§ **Vorliegender Text**
((
Der geräumige Hochsitz mit Ausblick zu allen Seiten steht an einer Lieblingsstelle von Gwosdz. In etwa 100 Meter Entfernung schlängelt sich die Aue unerkannt durch hohes Schilf. Davor hat Gutbesitzer Henning Brümmel erst kürzlich zwei Felder durch Mulchen freigelegt, links und rechts geben hohe Büsche und überwachsene Biotopflächen den Tieren Schutz. Schon nach fünf Minuten im Hochsitz zückt Gwosdz das gerade abgelegte Fernglas. Ein Reh betritt mit vorsichtigen Schritten die gemulchte Fläche, schaut nervös in alle Himmelsrichtungen. Und dann springt ein ungewöhnlich dunkles Kitz hinter hohen Gräsern hervor. „Eine Laune der Natur“, sagt Gwosdz über das schwarze Fell. Das Reh-Kitz-Duo hat er erst kürzlich gesichtet. Jäger beobachten zu 98 Prozent, bestimmen den Bestand, nur zwei Prozent sind Abschüsse, sagt Gwosdz. Fast eine halbe Stunde vergnügt sich das Kitz auf der Wiese, die Mutter grast ab und zu, ist die meiste Zeit aber angespannt. Das Reh weiß nicht, dass die Jäger ab dem 1. Mai nur die Böcke schießen dürfen. Das Rehwild ist standorttreu – und die großen Bestände müssen von den Jägern in Schach gehalten werden.

Die Dämmerung ist vom Tageslicht verdrängt. Dunkles Sonnenrot wandert hinter einer dichten Pappelreihe und großen Eichen entlang. Das Vogelkonzert ist weiter in vollem Gange. Da durchbricht ein männlicher Fasan mit lauter Krächzstimme das Gezwitscher und plustert sich mit zwei kurzen Flügelschlägen auf. „Der markiert sein Revier“, sagt Gwosdz. Er blickt durch sein Fernglas und murmelt etwas von der bunten Komposition der männlichen Fasane. „Das sind schöne Kerle“, stellt er dann fest. Den Fasanen- und den Hasenbestand schützen die Jäger im Gut Daudieck schon seit Jahren. „Eine bunte Vielfalt ist schön“, sagt Gwosdz. Dass das Rebhuhn fast verschwunden ist, bedauert er sehr. Ein Verband sei noch im Revier.

Der Fasan bleibt fast eine halbe Stunde, frisst, drei Mal krakeelt er seine Anwesenheit heraus. Ansonsten: leichter Wind und lautstarkes Gezwitscher.

Da erhebt sich weit hinten aus dem Schilf ein Fischreiher. Denkt Gwosdz. Er schaut durch sein Fernglas. „Nein“, flüstert er, „ein Kranich, wie majestätisch.“ Das sind geflüsterte Gedanken, Gedanken, die er auch allein auf dem Hochsitz hätte. Der 69-Jährige erfreut sich an alten Eichen, die „Geschichten erzählen können“, an dem Baumläufer, der „unermüdlich hoch und runter läuft“ an dem Baumstamm vorm Hochsitz, oder an der Meise in einem Zweig neben dem Hochsitz, die „nur für ihn singt“.
))
§ **Bereitgestellte Einträge**
((
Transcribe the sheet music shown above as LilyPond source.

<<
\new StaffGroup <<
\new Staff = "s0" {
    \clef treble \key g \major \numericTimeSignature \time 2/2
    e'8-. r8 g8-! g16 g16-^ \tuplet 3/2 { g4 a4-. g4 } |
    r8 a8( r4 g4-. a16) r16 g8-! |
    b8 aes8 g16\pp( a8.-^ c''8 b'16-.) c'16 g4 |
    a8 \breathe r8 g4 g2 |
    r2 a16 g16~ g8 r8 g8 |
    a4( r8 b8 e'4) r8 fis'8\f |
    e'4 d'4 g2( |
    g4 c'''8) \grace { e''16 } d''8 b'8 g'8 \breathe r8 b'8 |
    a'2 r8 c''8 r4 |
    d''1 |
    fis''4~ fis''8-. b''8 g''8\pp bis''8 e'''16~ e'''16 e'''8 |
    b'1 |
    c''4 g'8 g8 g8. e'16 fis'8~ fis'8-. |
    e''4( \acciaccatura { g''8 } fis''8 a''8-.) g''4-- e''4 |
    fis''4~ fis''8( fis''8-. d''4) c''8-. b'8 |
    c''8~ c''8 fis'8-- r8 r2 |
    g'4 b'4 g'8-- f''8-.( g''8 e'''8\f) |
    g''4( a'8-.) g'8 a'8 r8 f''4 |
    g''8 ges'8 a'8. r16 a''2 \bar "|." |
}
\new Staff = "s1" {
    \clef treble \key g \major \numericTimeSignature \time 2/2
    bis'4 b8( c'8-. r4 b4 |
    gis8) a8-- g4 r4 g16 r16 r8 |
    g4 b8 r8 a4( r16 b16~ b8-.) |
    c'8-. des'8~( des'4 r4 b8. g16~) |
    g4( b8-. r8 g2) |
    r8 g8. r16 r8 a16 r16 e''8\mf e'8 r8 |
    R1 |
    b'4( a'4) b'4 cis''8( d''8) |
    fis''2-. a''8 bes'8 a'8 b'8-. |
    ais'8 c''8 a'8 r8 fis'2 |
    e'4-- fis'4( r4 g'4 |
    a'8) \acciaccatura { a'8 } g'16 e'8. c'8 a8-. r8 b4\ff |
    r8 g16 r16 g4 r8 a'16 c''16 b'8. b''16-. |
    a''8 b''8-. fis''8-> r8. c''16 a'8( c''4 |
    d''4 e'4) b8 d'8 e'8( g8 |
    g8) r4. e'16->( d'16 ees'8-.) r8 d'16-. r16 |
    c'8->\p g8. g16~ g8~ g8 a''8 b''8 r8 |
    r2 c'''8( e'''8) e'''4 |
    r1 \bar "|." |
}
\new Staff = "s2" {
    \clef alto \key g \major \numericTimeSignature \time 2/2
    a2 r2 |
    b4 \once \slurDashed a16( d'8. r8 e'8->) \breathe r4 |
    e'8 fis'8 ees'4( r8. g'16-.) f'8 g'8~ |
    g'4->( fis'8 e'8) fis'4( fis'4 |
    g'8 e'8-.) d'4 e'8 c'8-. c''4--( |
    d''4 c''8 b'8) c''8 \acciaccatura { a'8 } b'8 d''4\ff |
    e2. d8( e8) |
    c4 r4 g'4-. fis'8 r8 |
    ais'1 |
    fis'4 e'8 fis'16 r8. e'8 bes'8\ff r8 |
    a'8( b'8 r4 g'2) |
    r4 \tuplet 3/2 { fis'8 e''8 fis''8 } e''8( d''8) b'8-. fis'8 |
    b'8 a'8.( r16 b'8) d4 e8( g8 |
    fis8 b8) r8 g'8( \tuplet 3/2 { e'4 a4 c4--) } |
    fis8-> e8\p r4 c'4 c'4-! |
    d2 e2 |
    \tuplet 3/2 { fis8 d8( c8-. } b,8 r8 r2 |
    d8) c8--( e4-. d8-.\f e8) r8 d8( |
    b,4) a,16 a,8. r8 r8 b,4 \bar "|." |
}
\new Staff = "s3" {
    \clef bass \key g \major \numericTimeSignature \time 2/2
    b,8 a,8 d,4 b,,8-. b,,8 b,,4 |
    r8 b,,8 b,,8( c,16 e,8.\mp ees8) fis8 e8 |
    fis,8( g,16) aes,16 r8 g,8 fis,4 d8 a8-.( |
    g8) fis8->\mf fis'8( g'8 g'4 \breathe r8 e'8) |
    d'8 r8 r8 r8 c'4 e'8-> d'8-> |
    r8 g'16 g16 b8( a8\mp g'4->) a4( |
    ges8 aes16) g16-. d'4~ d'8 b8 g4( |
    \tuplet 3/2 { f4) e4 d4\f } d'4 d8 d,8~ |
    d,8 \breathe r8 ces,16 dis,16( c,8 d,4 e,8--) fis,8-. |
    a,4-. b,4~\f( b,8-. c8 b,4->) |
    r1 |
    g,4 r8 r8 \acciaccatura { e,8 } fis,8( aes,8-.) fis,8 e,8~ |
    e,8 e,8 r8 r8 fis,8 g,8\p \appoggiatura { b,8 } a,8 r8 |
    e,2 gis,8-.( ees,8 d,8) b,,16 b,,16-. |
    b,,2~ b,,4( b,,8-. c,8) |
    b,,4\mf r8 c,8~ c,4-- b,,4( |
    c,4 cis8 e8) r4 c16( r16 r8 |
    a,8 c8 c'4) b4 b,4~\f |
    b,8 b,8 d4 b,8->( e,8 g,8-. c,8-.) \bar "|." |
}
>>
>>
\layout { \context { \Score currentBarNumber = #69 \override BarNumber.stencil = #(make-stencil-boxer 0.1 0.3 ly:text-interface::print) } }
))
Schreiben Sie aus dem Text über den Hochsitz den Abschnitt ab, der bei den Worten „Die Dämmerung ist“ einsetzt und nach „und lautstarkes Gezwitscher.“ endet. Maßgeblich ist ausschließlich der Text.

Die Dämmerung ist vom Tageslicht verdrängt. Dunkles Sonnenrot wandert hinter einer dichten Pappelreihe und großen Eichen entlang. Das Vogelkonzert ist weiter in vollem Gange. Da durchbricht ein männlicher Fasan mit lauter Krächzstimme das Gezwitscher und plustert sich mit zwei kurzen Flügelschlägen auf. „Der markiert sein Revier“, sagt Gwosdz. Er blickt durch sein Fernglas und murmelt etwas von der bunten Komposition der männlichen Fasane. „Das sind schöne Kerle“, stellt er dann fest. Den Fasanen- und den Hasenbestand schützen die Jäger im Gut Daudieck schon seit Jahren. „Eine bunte Vielfalt ist schön“, sagt Gwosdz. Dass das Rebhuhn fast verschwunden ist, bedauert er sehr. Ein Verband sei noch im Revier.

Der Fasan bleibt fast eine halbe Stunde, frisst, drei Mal krakeelt er seine Anwesenheit heraus. Ansonsten: leichter Wind und lautstarkes Gezwitscher.